The Old High Church was the regimental church of the former Cameron Highlanders Regiment. The Church houses their colours, various memorials, and rolls of honour (memorial books).
We are planning to bring together various memorials of the Cameron Highlanders into a new space within the Church. This Memorial Area will be located along the wall nearest the river.
The centrepiece will be the Martinpuich Cross, which will be relocated from the west stairwell. The Cameron Highlanders’ roll of honour books, war memorial plaques and other historic artefacts from around the church will also be moved to the area.
The memorial area will be created by removing some pews below the balcony, near the pulpit. It will be separated from the main body of the church by a wooden partition topped by a frosted glass screen featuring a striking design by Gordon Harvey. Click the link below to download the design (NB this is a large PDF file which may take some time to load. You have have to turn it 90 degrees to view on your computer. The design is liable to change):
Gordon Harvey’s design for memorial area
As well as a space for remembering, we hope the memorial area will also become an
exhibition space and an informal gathering place within the church.
Plans are now on display within the Old High (currently open 10am to 12 noon most weekdays), and in the transept of St Stephen’s.
It is hoped that the work can be completed by 18 August, when the Cameron Highlanders Association- who have raised funds for the memorials space- will join us at Sunday worship during the weekend of their annual gathering. 2013 marks the 220th Anniversary of the raising of the 79th Regiment or Cameron Volunteers by Major Allan Cameron of Erracht.
You can also see the plans online by clicking the graphic above.
You can make comments or ask questions using the comments box below.
Sermon for the dedication of the Cameron Highlanders Memorial Area
Sermon for the anniversary of the Battle of Kohima
The following information has been provided by Angus Fairrie of the Cameron Highlanders Association, whose members have raised the funds for this project.
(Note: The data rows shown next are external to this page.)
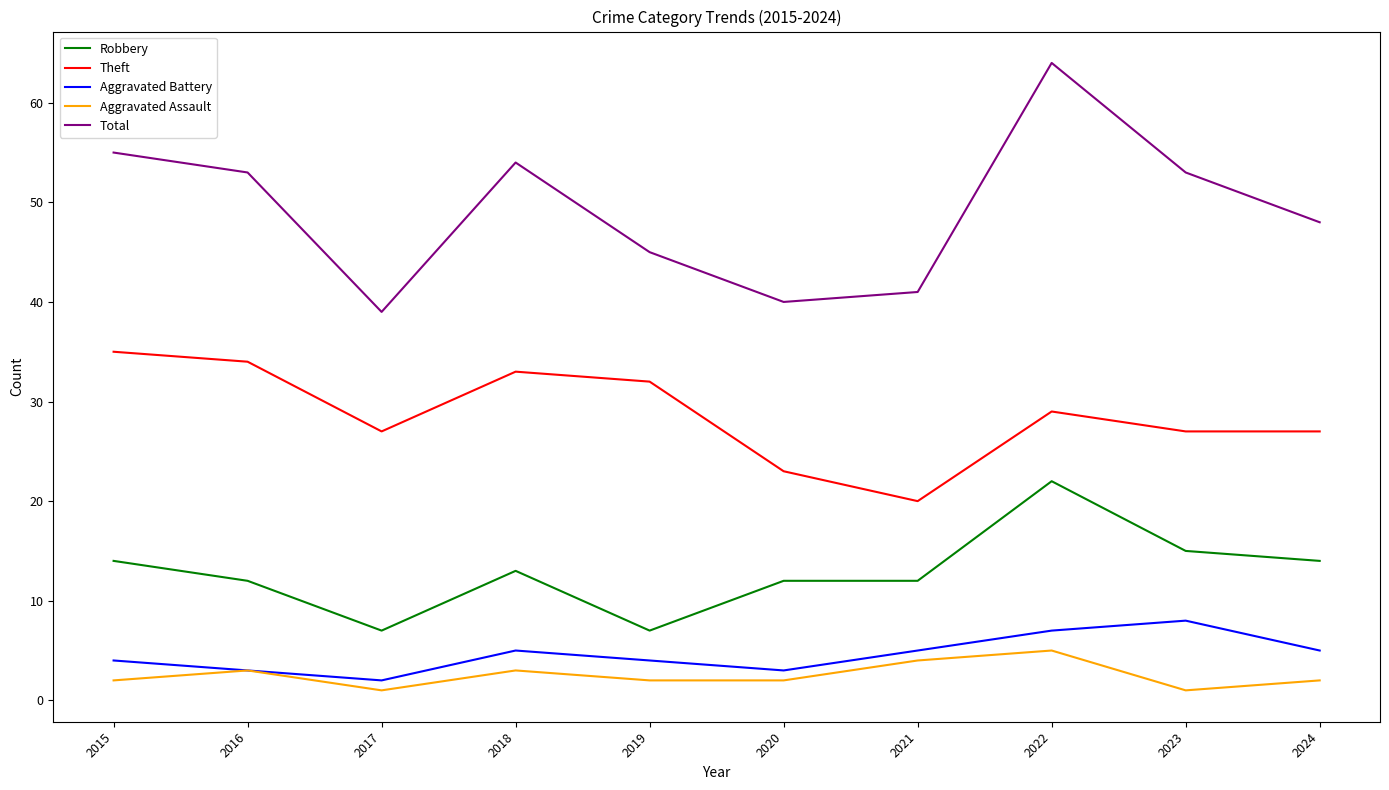

What is the sum of the Aggravated Assault values at 2023 and 2016?

4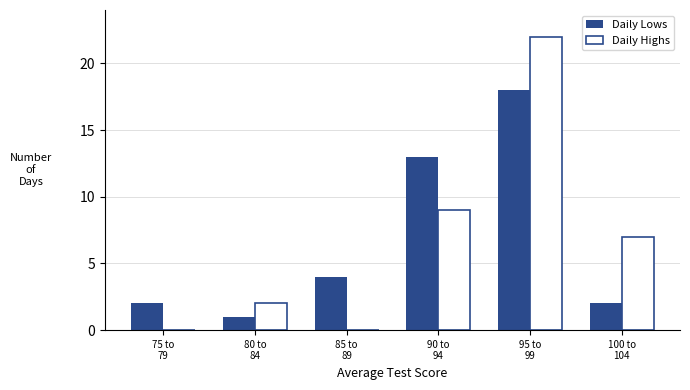

What is the sum of all Daily Lows values?

40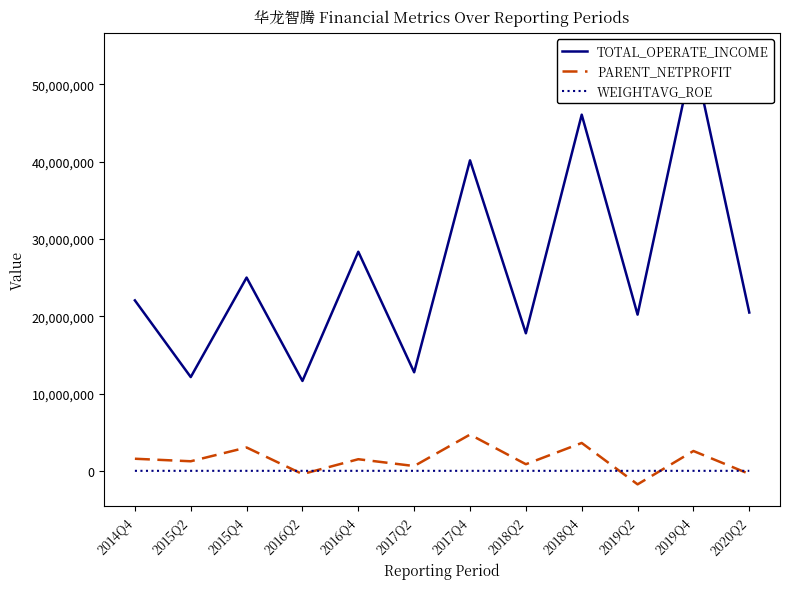

Between 2015Q2 and 2018Q2, which is larger?

2018Q2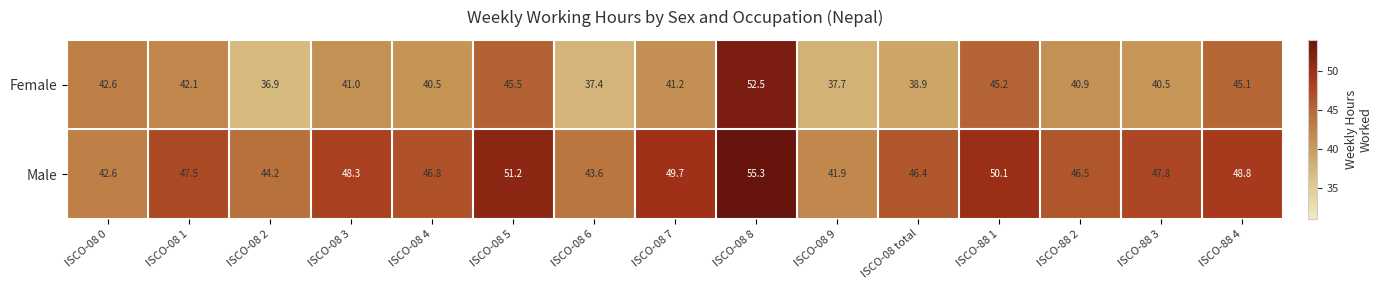

Reading left to right, transcribe all the data shown in this chart.

Female: ISCO-08 0=42.6	ISCO-08 1=42.1	ISCO-08 2=36.9	ISCO-08 3=41.0	ISCO-08 4=40.5	ISCO-08 5=45.5	ISCO-08 6=37.4	ISCO-08 7=41.2	ISCO-08 8=52.5	ISCO-08 9=37.7	ISCO-08 total=38.9	ISCO-88 1=45.2	ISCO-88 2=40.9	ISCO-88 3=40.5	ISCO-88 4=45.1
Male: ISCO-08 0=42.6	ISCO-08 1=47.5	ISCO-08 2=44.2	ISCO-08 3=48.3	ISCO-08 4=46.8	ISCO-08 5=51.2	ISCO-08 6=43.6	ISCO-08 7=49.7	ISCO-08 8=55.3	ISCO-08 9=41.9	ISCO-08 total=46.4	ISCO-88 1=50.1	ISCO-88 2=46.5	ISCO-88 3=47.8	ISCO-88 4=48.8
THE REGIMENTAL CHURCH OF THE QUEEN’S OWN CAMERON HIGHLANDERS
Under the Army Reforms of 1881 the County of Inverness formed the major part of the Regimental District of The Queen’s Own Cameron Highlanders, while the Regimental Depot and Headquarters were established at Cameron Barracks. There was no church in the barracks, and so the Old High Church in Inverness became the Regimental Church of the Cameron Highlanders.
During World War I the Cameron Highlanders expanded to fourteen battalions. At the end of the Great War the Service battalions of the New Army were each presented with a King’s Colour to mark their war service. When these battalions were disbanded, the King’s Colours of the 6th and 7th Service Battalions of the Cameron Highlanders were laid up in the Old High Church. After the Depot of the Cameron Highlanders closed in 1960, the Colours of the 3rd Militia Battalion of the Cameron Highlanders, which had been used by the Depot, were also laid up in the Old High Church. They have recently been restored and re-hung.
Other interesting items relating to the Cameron Highlanders include the Celtic Cross erected by the 6th Service Battalion during the Battle of the Somme when it had played a distinguished part in the attack on the village of Martinpuich. The Cross, to which the names of those killed were attached on metal tags, was recovered at the end of the war and brought back to the Old High Church.
The Rolls of Honour of the Cameron Highlanders, which are copies of those in the Scottish National War Memorial in Edinburgh Castle, are also displayed. Other memorial plaques from the Depot were presented after the amalgamation of the Cameron Highlanders with the Seaforth Highlanders in 1961 to form the Queen’s Own Highlanders (Seaforth and Camerons).
The present Minister and congregation of Old High St Stephen’s have decided that the Colours of the Cameron Highlanders, and the other items, should be brought together to form a fitting memorial to those who have given their lives in the service of their country and their Regiment in both World Wars, and in other conflicts.